● **WHAT TO DO**
From the listing below, pick out every line containing the word "money" and copy each one. Match case exactly.

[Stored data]
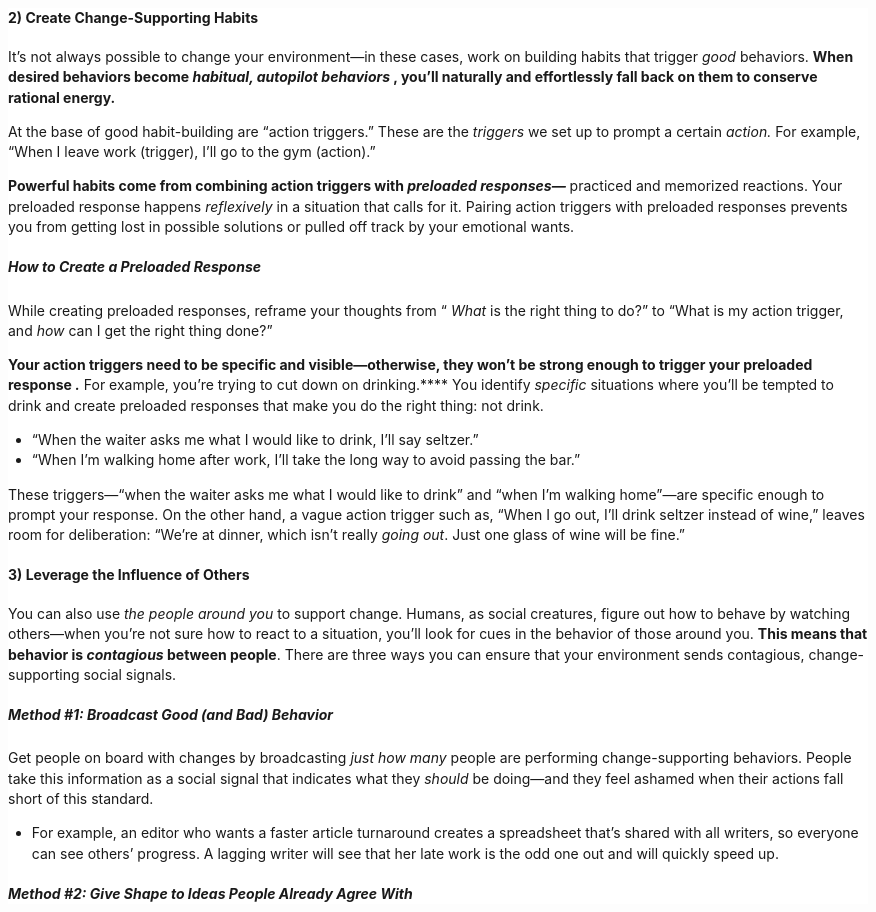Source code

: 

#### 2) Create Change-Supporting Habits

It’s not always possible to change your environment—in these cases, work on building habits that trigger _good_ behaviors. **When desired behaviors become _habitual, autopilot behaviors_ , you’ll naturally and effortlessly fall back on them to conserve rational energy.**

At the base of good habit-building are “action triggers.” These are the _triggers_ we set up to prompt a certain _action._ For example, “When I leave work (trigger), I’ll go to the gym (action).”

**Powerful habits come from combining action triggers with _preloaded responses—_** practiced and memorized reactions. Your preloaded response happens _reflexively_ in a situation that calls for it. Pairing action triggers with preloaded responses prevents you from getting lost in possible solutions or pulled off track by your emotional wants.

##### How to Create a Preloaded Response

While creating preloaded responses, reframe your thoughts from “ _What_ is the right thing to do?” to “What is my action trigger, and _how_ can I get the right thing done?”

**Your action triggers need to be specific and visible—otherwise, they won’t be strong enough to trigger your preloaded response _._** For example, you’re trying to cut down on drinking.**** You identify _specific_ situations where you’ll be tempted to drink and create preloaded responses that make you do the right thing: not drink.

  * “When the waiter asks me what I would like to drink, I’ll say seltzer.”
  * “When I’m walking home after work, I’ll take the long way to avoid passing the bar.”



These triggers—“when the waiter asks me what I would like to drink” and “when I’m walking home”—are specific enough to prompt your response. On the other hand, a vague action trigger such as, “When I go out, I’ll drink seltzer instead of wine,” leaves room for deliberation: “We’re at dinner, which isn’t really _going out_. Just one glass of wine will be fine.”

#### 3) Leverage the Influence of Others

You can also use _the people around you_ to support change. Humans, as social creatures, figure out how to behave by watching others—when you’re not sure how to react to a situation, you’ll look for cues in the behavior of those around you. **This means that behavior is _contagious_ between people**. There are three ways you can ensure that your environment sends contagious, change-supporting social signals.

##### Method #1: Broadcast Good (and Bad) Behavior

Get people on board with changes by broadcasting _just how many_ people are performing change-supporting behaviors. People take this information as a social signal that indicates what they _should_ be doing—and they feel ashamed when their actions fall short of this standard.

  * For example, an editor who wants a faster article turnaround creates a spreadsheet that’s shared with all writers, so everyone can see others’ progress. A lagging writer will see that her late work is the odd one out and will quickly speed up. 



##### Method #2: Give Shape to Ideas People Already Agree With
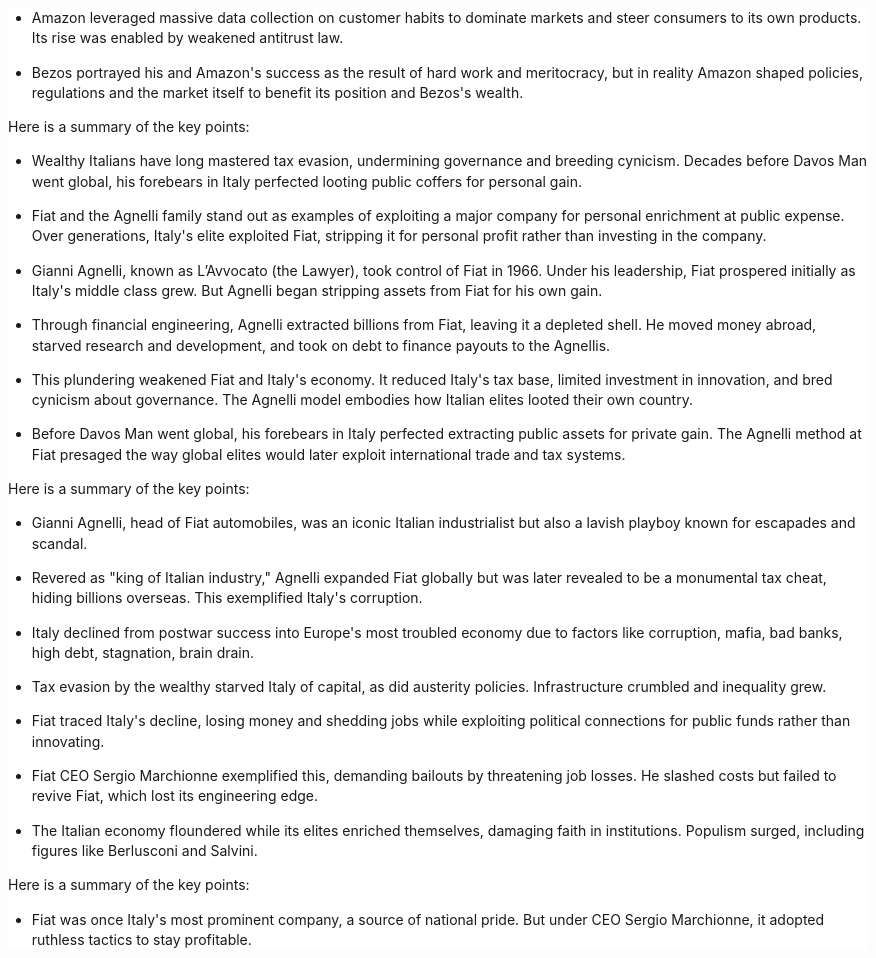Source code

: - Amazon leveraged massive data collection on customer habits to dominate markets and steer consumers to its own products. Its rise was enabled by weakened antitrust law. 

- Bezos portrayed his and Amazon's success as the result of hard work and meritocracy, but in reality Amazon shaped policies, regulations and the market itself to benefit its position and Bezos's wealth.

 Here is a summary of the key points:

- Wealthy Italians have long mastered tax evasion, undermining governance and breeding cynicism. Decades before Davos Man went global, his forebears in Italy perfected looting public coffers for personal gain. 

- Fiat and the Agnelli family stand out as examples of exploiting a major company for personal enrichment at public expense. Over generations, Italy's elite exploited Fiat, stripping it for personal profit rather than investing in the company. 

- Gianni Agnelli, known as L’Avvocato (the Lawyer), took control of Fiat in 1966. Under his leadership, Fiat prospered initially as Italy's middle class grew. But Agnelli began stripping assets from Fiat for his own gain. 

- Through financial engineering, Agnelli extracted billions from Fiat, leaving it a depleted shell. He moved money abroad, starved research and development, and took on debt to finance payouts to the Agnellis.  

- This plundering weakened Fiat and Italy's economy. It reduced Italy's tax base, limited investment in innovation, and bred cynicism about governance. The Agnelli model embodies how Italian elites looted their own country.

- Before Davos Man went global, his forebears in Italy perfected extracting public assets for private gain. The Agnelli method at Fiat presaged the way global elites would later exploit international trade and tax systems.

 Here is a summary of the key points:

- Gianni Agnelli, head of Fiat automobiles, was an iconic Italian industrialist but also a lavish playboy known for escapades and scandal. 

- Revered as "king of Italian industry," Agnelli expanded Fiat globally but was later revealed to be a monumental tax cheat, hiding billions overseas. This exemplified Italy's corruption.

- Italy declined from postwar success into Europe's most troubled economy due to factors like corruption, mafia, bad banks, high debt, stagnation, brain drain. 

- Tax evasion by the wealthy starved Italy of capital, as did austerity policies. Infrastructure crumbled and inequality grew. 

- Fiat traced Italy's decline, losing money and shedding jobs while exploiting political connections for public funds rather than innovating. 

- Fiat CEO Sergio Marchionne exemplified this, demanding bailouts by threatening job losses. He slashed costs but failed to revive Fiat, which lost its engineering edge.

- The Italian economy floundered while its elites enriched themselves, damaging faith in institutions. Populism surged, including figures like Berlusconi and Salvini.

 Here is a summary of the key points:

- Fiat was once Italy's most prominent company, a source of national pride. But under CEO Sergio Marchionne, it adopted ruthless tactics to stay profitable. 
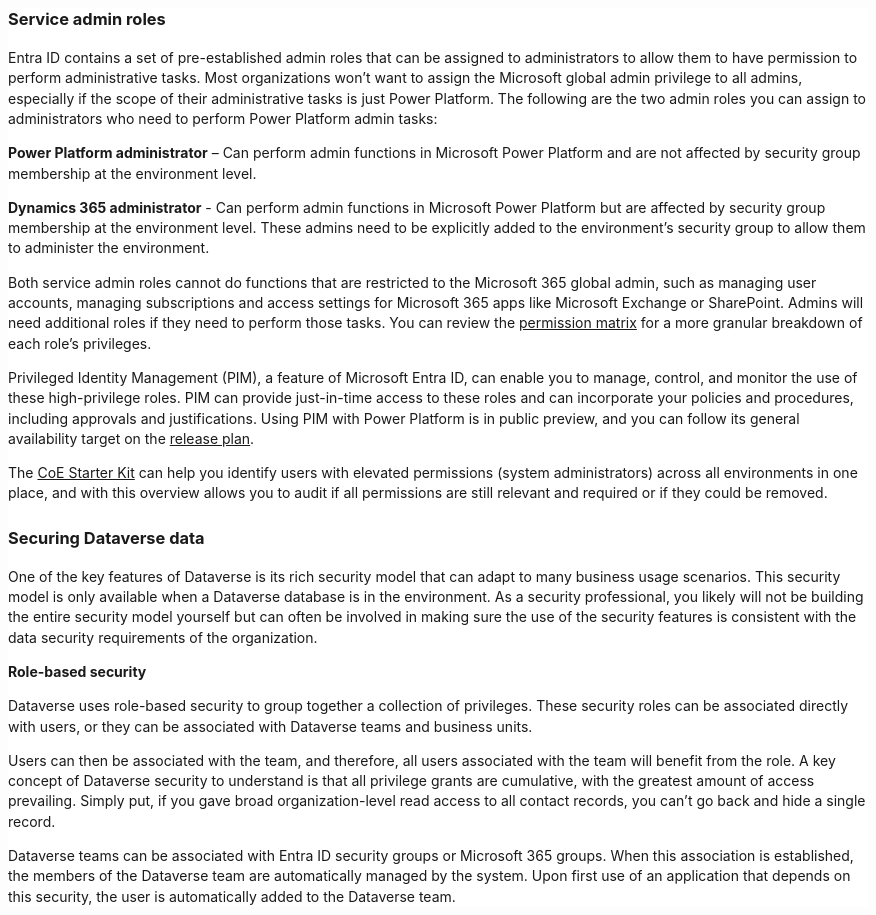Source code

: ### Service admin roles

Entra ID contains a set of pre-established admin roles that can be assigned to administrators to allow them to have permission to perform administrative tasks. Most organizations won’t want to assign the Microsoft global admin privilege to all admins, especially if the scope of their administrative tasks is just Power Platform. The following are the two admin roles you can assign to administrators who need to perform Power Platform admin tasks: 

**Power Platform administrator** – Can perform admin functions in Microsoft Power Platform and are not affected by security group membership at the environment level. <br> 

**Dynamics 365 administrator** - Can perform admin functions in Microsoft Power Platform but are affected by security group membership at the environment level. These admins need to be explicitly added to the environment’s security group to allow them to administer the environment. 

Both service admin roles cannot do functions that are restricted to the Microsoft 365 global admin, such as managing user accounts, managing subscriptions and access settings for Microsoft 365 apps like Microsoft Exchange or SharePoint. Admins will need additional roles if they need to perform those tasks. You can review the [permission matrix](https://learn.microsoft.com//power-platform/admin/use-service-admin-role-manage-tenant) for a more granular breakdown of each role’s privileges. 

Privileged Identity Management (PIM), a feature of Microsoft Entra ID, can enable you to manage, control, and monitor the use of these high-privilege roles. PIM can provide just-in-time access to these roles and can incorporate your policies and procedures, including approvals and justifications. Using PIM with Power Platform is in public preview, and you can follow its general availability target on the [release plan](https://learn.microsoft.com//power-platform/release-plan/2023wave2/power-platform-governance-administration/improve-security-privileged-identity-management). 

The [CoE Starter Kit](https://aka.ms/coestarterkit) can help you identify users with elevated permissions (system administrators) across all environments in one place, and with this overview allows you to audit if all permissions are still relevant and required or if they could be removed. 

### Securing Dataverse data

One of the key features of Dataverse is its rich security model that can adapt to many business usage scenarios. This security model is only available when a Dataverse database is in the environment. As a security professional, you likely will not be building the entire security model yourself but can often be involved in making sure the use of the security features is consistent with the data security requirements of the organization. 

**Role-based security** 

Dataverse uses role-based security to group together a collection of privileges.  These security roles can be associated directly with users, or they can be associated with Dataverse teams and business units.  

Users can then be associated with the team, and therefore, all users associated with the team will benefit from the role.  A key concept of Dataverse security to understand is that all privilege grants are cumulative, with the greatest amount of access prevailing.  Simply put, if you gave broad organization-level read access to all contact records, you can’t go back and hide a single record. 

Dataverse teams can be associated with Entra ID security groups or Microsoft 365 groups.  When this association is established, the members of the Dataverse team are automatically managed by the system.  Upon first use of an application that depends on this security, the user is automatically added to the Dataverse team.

● **FINISHED EXERCISE**
- Through financial engineering, Agnelli extracted billions from Fiat, leaving it a depleted shell. He moved money abroad, starved research and development, and took on debt to finance payouts to the Agnellis.  
- Fiat traced Italy's decline, losing money and shedding jobs while exploiting political connections for public funds rather than innovating. 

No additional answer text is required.